Oh, I heard that final roar as I reached the plaza. It seemed as though many Mets fans had left before me, perhaps wisely. For as loud as the Royals fans were inside, that's how quiet it was outside.

The ride back from Citi Field on the 7 train can either be a long ride or a short one depending on the circumstances. This night was a particularly long ride. I spent most of the time reflecting on this 2015 Mets season, and really, it's hard to not consider the season among the most memorable in the history of the team. I mean, who the hell though that this was even a Playoff team, let alone a World Series team? I picked the Mets to go as far as the NLCS before the season, but I can be overly optimistic at times. Usually, when that happens, the Mets end up falling flat on their faces. And they did plenty of that this season, but man, when they got it together, they really got it together and for once, the Mets actually overachieved. This wasn't supposed to happen this year, but it did. Somehow, the Mets caught that lightning in a bottle and rode it all the way down to the World Series.

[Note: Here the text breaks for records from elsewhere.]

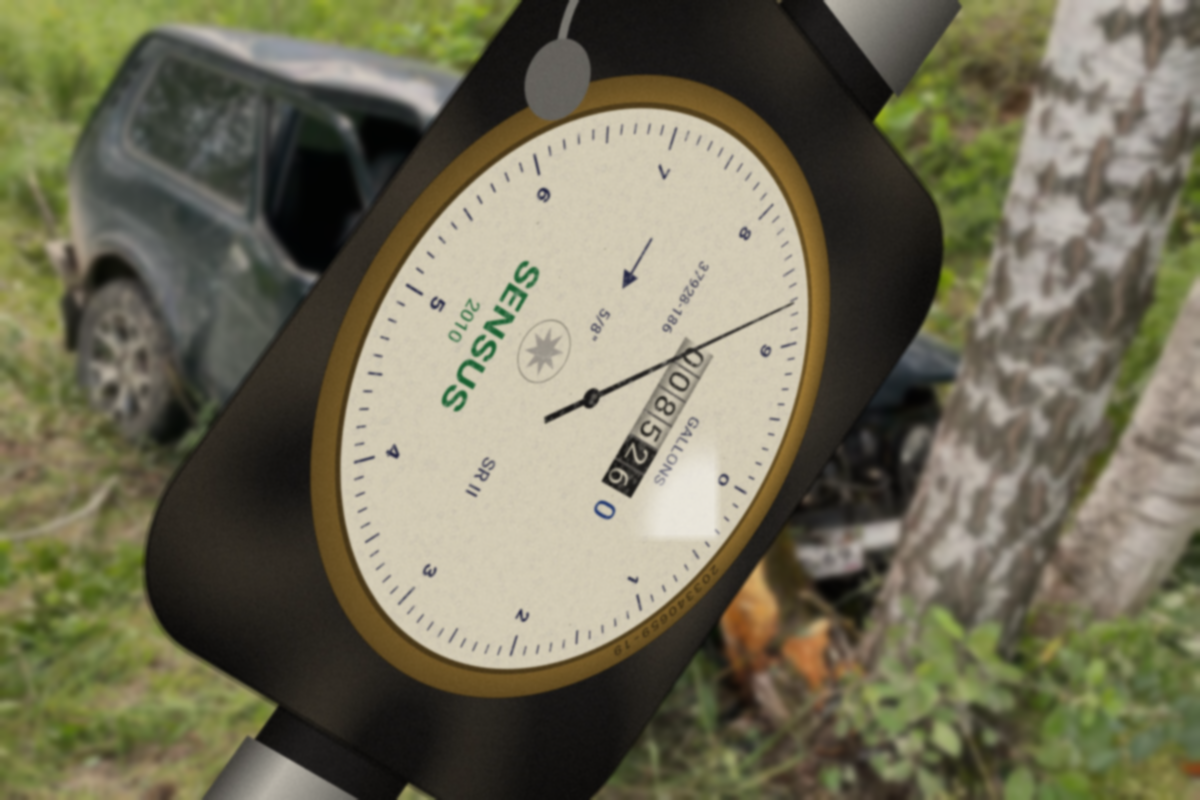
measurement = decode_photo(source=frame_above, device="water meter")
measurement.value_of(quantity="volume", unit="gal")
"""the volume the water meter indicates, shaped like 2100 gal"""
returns 85258.7 gal
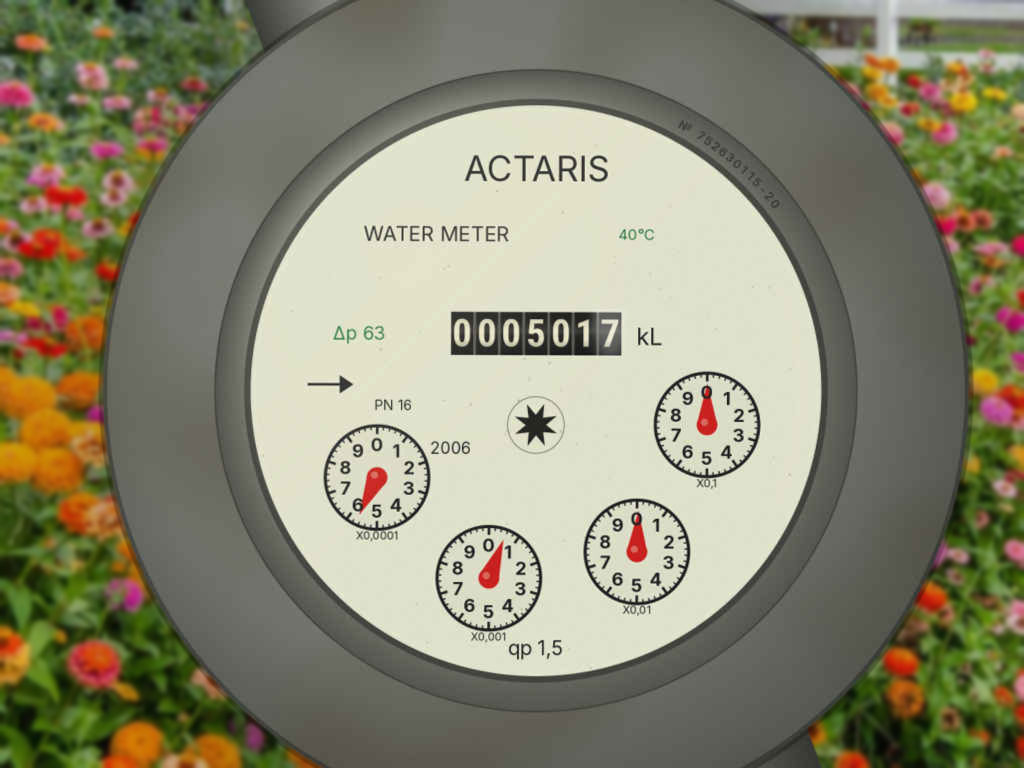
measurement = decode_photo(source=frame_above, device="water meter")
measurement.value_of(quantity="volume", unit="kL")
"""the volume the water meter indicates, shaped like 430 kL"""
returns 5017.0005 kL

Yeah, things ended up badly, and the Mets ultimately turned to mush at some key moments, but the Royals really forced the Mets into making these mistakes. The Royals played every game as though it were their last. They took the horrible bitterness that came from losing the 7th game of the World Series last year and used that to fuel them through to a World Series Championship this year. And perhaps the Mets could learn from that. Remember this feeling. Remember how awful it was to watch those guys celebrating on our field. Remember how they ran all over us, stealing bases, working pitchers, picking up cheap hits and pressuring the Mets into mistakes. The Royals played like Champions and they earned their Championship. The Mets still have to do that yet.

Remember this feeling, because it's hard to get to this point. But getting back isn't quite in the forefront of my thoughts right now. It's sort of hard to articulate, perhaps because the sting of losing, and losing the last two games the way they did is still fresh. Time passes, though, and the losses fade, or at least I hope they will, and I'll begin to reflect on this 176-game wild ride the 2015 Mets took us on, and how I made it to 27 games this year—my highest total since 1999—and how I made it to 6 Postseason games, and how the Mets Actually Made It To The World Series This Year! I went to a Mets game in Freaking November!

It actually happened this year! Who the hell saw this coming? Sure, there's a lot of bitterness right now. But I'm awfully proud to be a Mets fan.